In May of 2015, the lawsuit was expanded to include a second company which entered into a contract with Primate Products Inc. (PPI) and resides on property owned by Panther Tracks LLC, which is also home for the PPI operation that has been in business for over 15 years at that location.  None of the three residents for which the suit had been filed on behalf of lived in close proximity of Panther Tracks (they were over 30 miles away in the far northeast section of the county) and one of the three residents had only purchased property in July of 2013, after building permits had been issued for the expansion at Panther Tracks LLC.

Judge Sloan considered the following two points in his ruling:

  • Did actions taken by Hendry County violate the Florida Sunshine Law?
  • If not, had Hendry County violated the purpose and intent of the Sunshine Law by assigning or abdicating policy making function to staff?

In his legal reasoning he stated that no county commissioner, either alone or in tandem with any other commissioner attended any meetings, consulted or communicated with each other, or with either the new facility or Panther Tracks during any portion of the process approving either site development plans; therefore, nobody had engaged in a policy-making function, which may have required public meetings.

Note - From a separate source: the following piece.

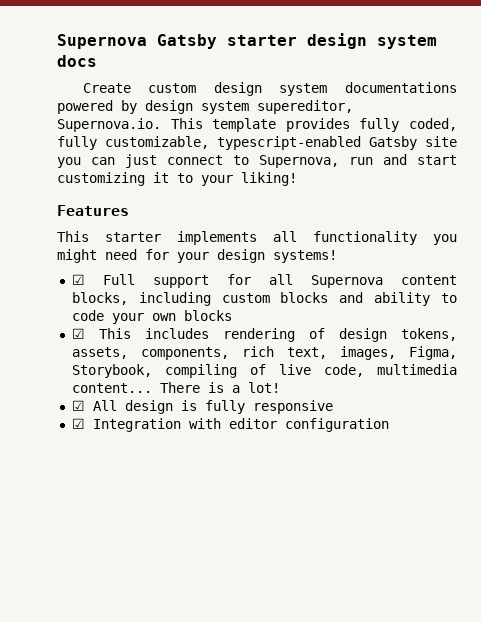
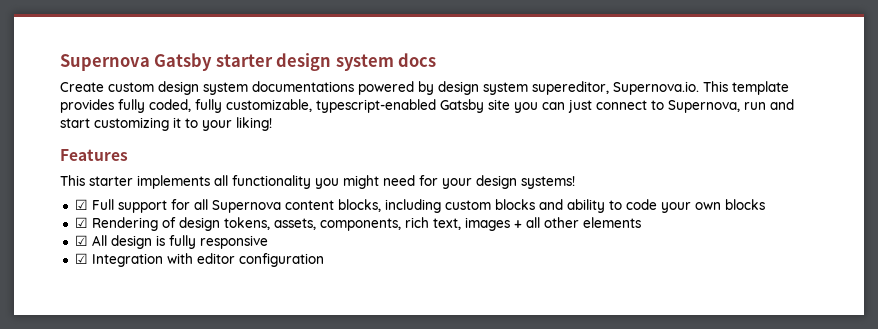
[98,328,295,342] This includes rendering -> [91,217,158,231] Rendering
[339,346,457,360] [71,364,457,378] [71,382,280,393] images, Figma, Storybook, compiling of live code, multimedia content... There is a lot! -> [464,217,641,231] images + all other elements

In the ruling both parties had to concede that there was no definition for “animal husbandry” specifically set forth in Hendry County’s Comprehensive Land Use Plan nor in its Zoning Code; however, given the historical application as it was applied to other site development plans of a similar nature such intent could be concluded.  In addition, it was presented as evidence that in April of 2000 raising of monkeys was specifically authorized in writing in agriculture 2 zones by the late Eason Burchard, the Director of Hendry County Building and Zoning.  As noted in the ruling and presented as testimony in the trial, Hendry County has in the past permitted buffalo, turtles, alligators, tilapia and ostriches in agriculture zones.

Primate Products Inc. is pleased with Judge Sloan’s ruling and is appreciative of the work performed by Hendry County staff.  Although PPI has encountered no problems in over 15 years with property owners who live and work adjacent to their site, the conflict between residential developments located within agricultural zones is not new. When an animal operation is in close proximity to residential development, complaints and problems can occur. We reiterate that there is no better place to find the knowledge of support agencies, mindset of workers, and community understanding of farming and livestock production and maintenance than in Hendry County Florida.  They have demonstrated once again that they stand by the agricultural life style and the rights provided to property owners as stated in their comprehensive plan and land development code.